So, for us, a fancy rack enclosure was an expense and a worse position than external disk shelves in terms of flexibility. The Google server has dual port redundant SAS controllers. Depending on how we configure ZFS, we could lose an entire shelf without losing the pool. A PCIe raid controller simply will not work well with a large number of disks like this, and it is folly to expect this of a tiny computer with limited ram. Can you imagine trying to migrate this many disks across to a new raid controller from a faulted one? I’ve done it; it was harrowing to say the least.
Another reason the Equalogic 6510 was not part of our solution is because the software is too much of a black box. The software, while sophisticated, doesn’t offer the same level of data integrity features as ZFS at the nuts-and-bolts level. It’s easy to see that when one thinks about the built-in controllers, which have limited CPU and only 2gb ram. That just can’t match the performance and sophistication of software like ZFS running on Dual Xeon CPUs with 192gb ram.
ZFS, and ZFS datasets, also have a great deal of tweaking options, called tunables, for squeezing out peak performance. When you’re dealing with systems like these as an architect, the strategy is to re-arrange the bottlenecks to minimize those limitations. Nothing is ever bottleneck-free. This can translate into strategies for arranging disks, paths to disk through the controllers, tuning the ZFS record size, strategies for the Ethernet interface, testing various ashift= configurations of the ZFS pool(s), and many important but obscure parameters. Doing this right depends on having a clear understanding of what it is you are trying to do; getting that understanding takes time and careful consideration.
ZFS does have a lot of overhead compared to “normal” file systems like XFS, NTFS, ext4, etc. It does mean there is a bit of a performance penalty vs the performance on raw hardware. The goal, as an architect, was to try to tune the array and redundancy to be able to clear at least 2 gigabytes per second streaming performance in order to keep up with 20 gigabits of Ethernet connectivity.
A ZFS pool consists of one or more VDEVs and each VDEV is responsible for its own redundancy. More VDEVs generally means better performance because reads and writes are striped across VDEVs. VDEVs can be a mirror, or RaidZ1 – RaidZ3 (and an arbitrary number of drives). The loss of a single VDEV will lead to the loss of the entire ZFS pool, which is bad. However, since we have so many identical enclosures, and we don’t have a great deal of storage requirements from the start of our little project, we could do things like adding extra mirrors for more speed/iops; or we could simply turn off the shelves we don’t need. Adding them later works out well because the additional hardware would be identical VDEVs to the existing VDEVs. (Though there would be some headache if we wanted to rebalance the data evenly across all the VDEVs in the enlarged pool, it is manageable though.)

☆ ☆ ☆ ☆ ☆ ☆ ☆

**Aim 1**
In the ZFS storage text, what minimum streaming performance was the array tuned to reach?
**Aim 2**
In the ZFS storage text, rewrite the passage that begins at "Another reason the" and stops after "with 192gb ram.", substituting "closed system" for "black box".
**Aim 3**
Extend the ZFS storage text, starting right after its final sentence.
The lines after this point are separate material, unconnected to the ZFS storage text.

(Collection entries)

☆ ☆ ☆ ☆ ☆ ☆ ☆

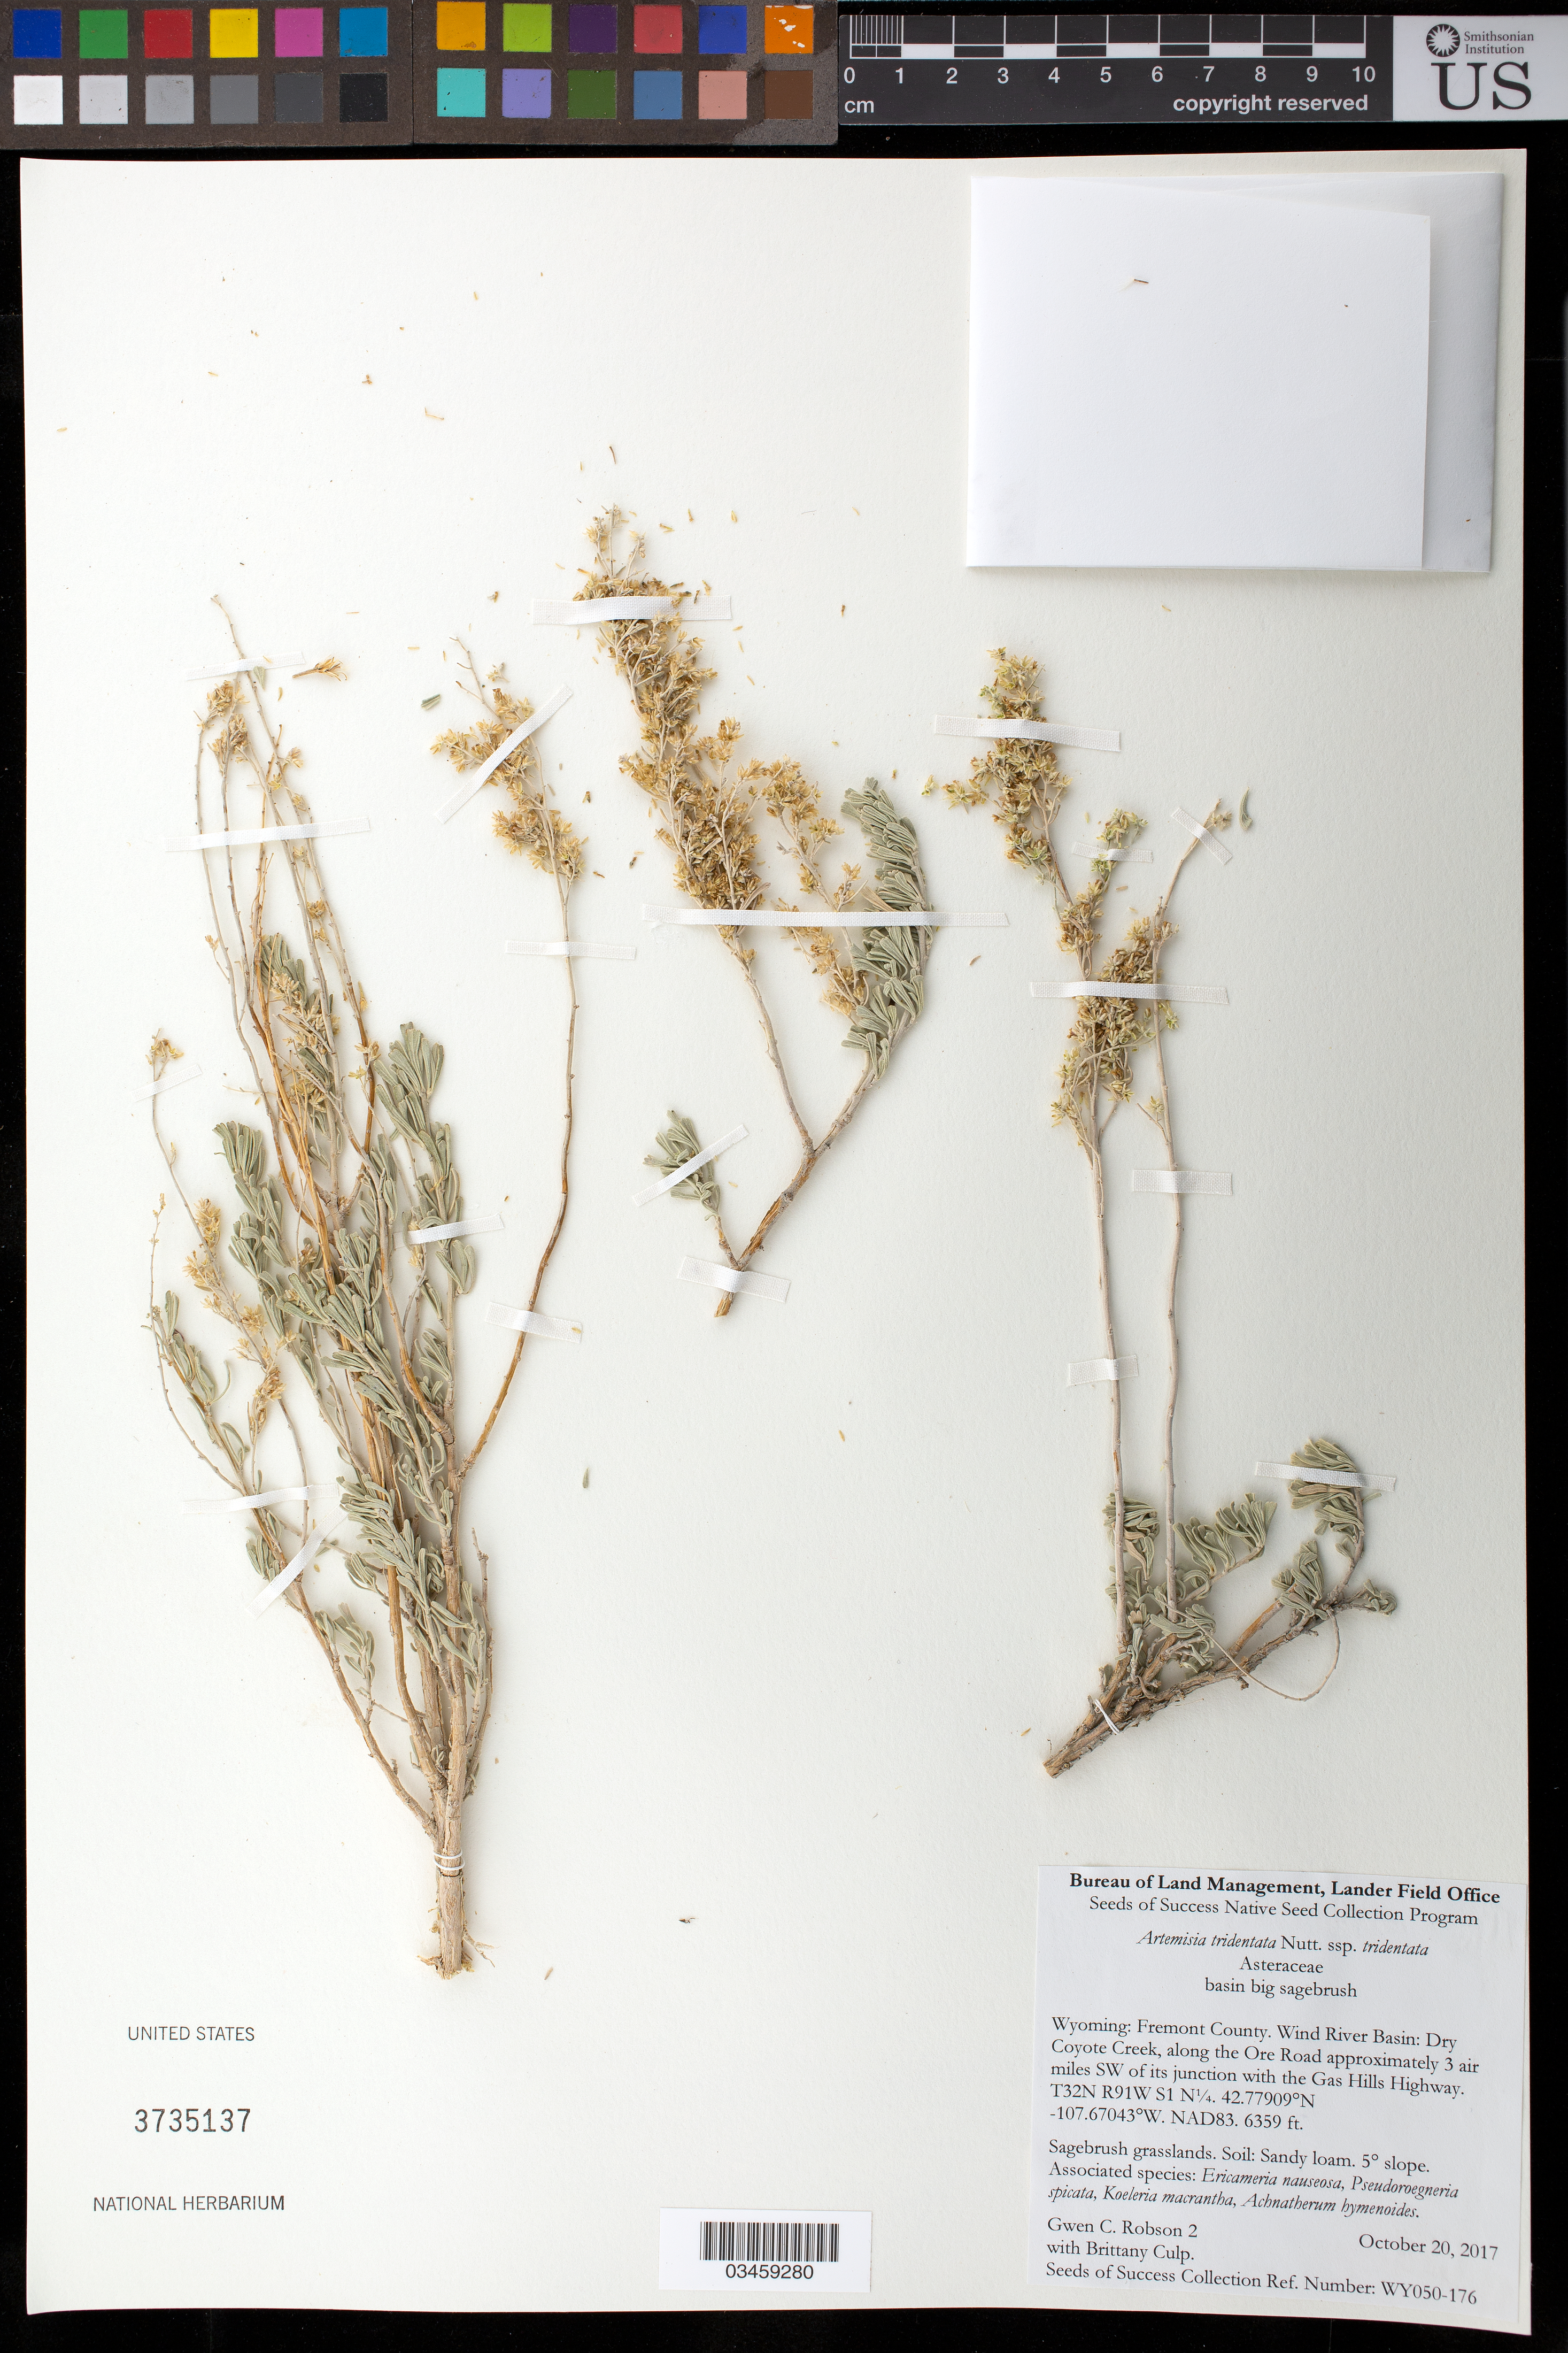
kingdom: Plantae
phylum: Tracheophyta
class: Magnoliopsida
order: Asterales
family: Asteraceae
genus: Artemisia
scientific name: Artemisia tridentata var. tridentata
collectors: G. Robson & B. Culp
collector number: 2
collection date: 2017-10-20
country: United States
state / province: Wyoming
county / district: Fremont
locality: Wind River Basin, Dry Coyote Creek, along the Ore Road 3 air mi. SW of its jct with the Gas Hills Hwy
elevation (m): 1938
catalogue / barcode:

☆ ☆ ☆ ☆ ☆ ☆ ☆

**Written reply 1**
At least 2 gigabytes per second.

**Written reply 2**
Another reason the Equalogic 6510 was not part of our solution is because the software is too much of a closed system. The software, while sophisticated, doesn’t offer the same level of data integrity features as ZFS at the nuts-and-bolts level. It’s easy to see that when one thinks about the built-in controllers, which have limited CPU and only 2gb ram. That just can’t match the performance and sophistication of software like ZFS running on Dual Xeon CPUs with 192gb ram.

**Written reply 3**
A popular notion I’ve noticed among “ZFS fellows” is that you want to add a power-of-two number of disks in each vdev (plus the redundancy disks) but we found this not to really matter much in our real-world testing and experiments.
There are three types of metrics when speaking of storage performance and they are all interrelated. IOPS (I/O Operations per second), Streaming Performance and Latency. Video storage and retrieval is mostly around streaming performance, which is a number that is how fast data can be transferred from the storage medium. Mechanical hard drives can service one I/O operation at a time, and have a latency typically measured in milliseconds. The lower the latency, the more I/O operations that can be completed in a unit of time. However, SSDs have a latency typically measured in nano or microseconds, and SSDs (at least good ones) can service more than one I/O operation at a time.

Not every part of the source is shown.